A couple of weeks ago, Pablo criticised Amancio Ortega, who is Spain’s wealthiest man (his daughter is third on the moneyed list of billionaires). Amancio has donated expensive machinery to the Spanish health service and Pablo made the point that tax-avoiders should pay their dues rather than perform philanthropic stunts. This, as the Americans say, didn’t go down well in Peoria.
Now, with several founder-members of Podemos either absent, or in another party (Iñigo Errejón being the most notable), or quitting (the leader of Podemos for Zaragoza says ‘she’s lost the dream’ and quits politics), or critical of Iglesias following two disastrous election results; with several break-away Podemos parties like Compromís, Podemos Andalucía (here),  En Marea and Ahora Madrid. Now fellow party founder Ramón Espinar is proposing ‘an urgent Citizen Assembly to address "the failure" of Podemos, "that is broken into pieces"’. ‘Kichi’, the charismatic mayor of Cádiz, supports the idea.
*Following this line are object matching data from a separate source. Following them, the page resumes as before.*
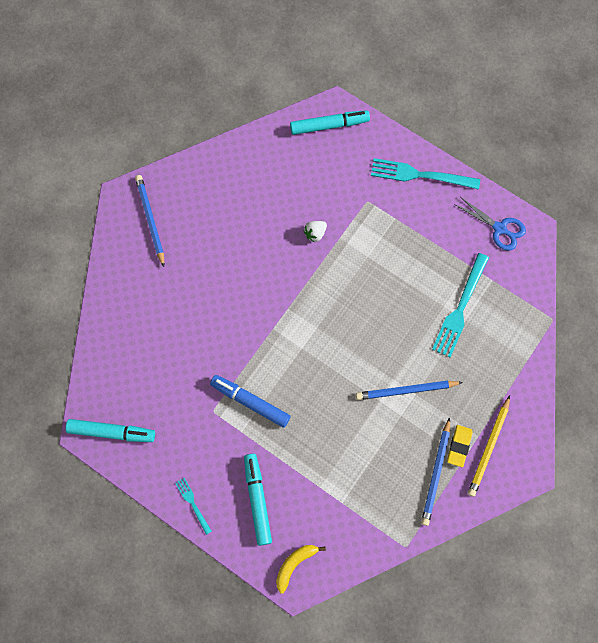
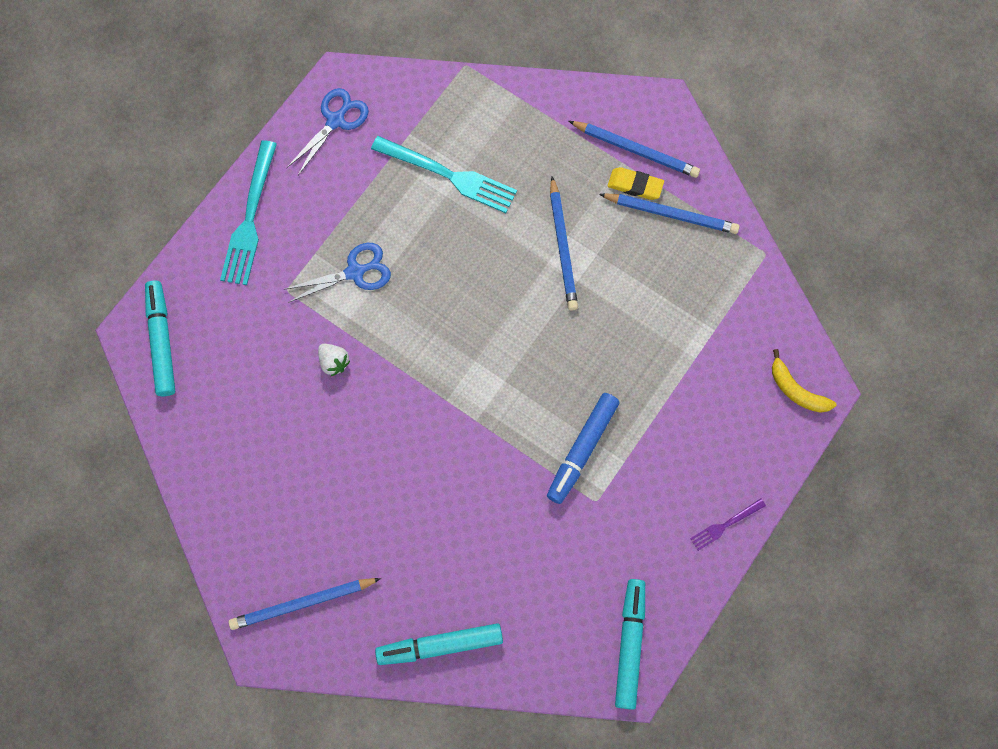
camera: 90 degrees left, 0 degrees up
(192, 503) = (725, 525): turquoise fork -> purple fork
(257, 499) = (715, 438): turquoise marker -> turquoise marker (440, 645)
(382, 245) = (355, 272): none -> blue scissors
(488, 447) = (635, 150): yellow pencil -> blue pencil

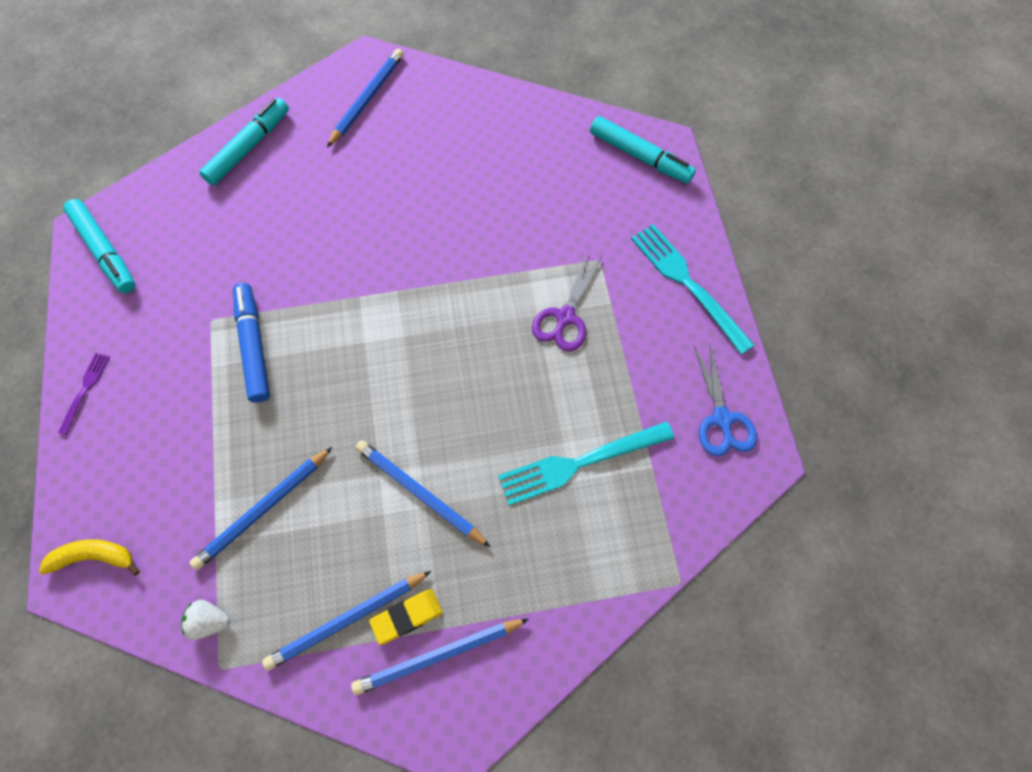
camera: 135 degrees right, 5 degrees down
(334, 362) = (508, 244): white strawberry -> white strawberry (210, 621)
(355, 272) = (565, 317): blue scissors -> purple scissors
(667, 325) = (263, 509): none -> blue pencil

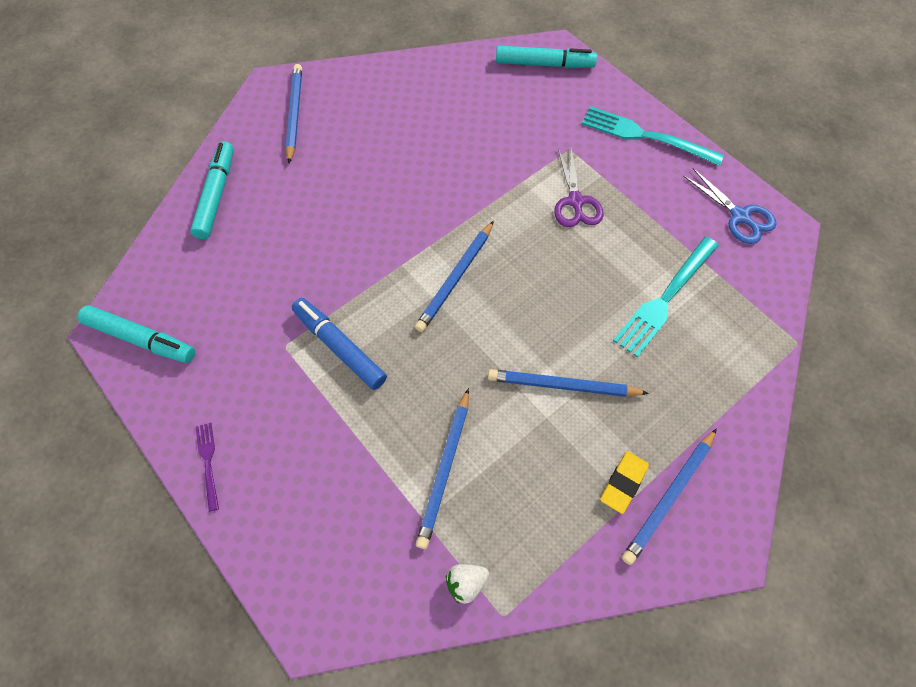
camera: 30 degrees left, 5 degrees down
(94, 557) = (322, 594): yellow banana -> none
(347, 620) = (578, 514): blue pencil -> blue pencil (455, 278)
Could Espinar be planning to take over the party as Iglesias falls on his sword asks the media?
While Pedro Sánchez holds Pablo Iglesias at arm’s length following the general elections, needing but not needing the input from Unidas Podemos, the Podemos leader has created a small purge in the party, removing the wheelchair-bound Pablo Echenique as party spokesperson in favour of dreadlocks Alberto Rodríguez.
For Iglesias, it could be coming to the end of the trail, a shame indeed, for he will – someday – be recognised as being one of Spain’s greatest politicians.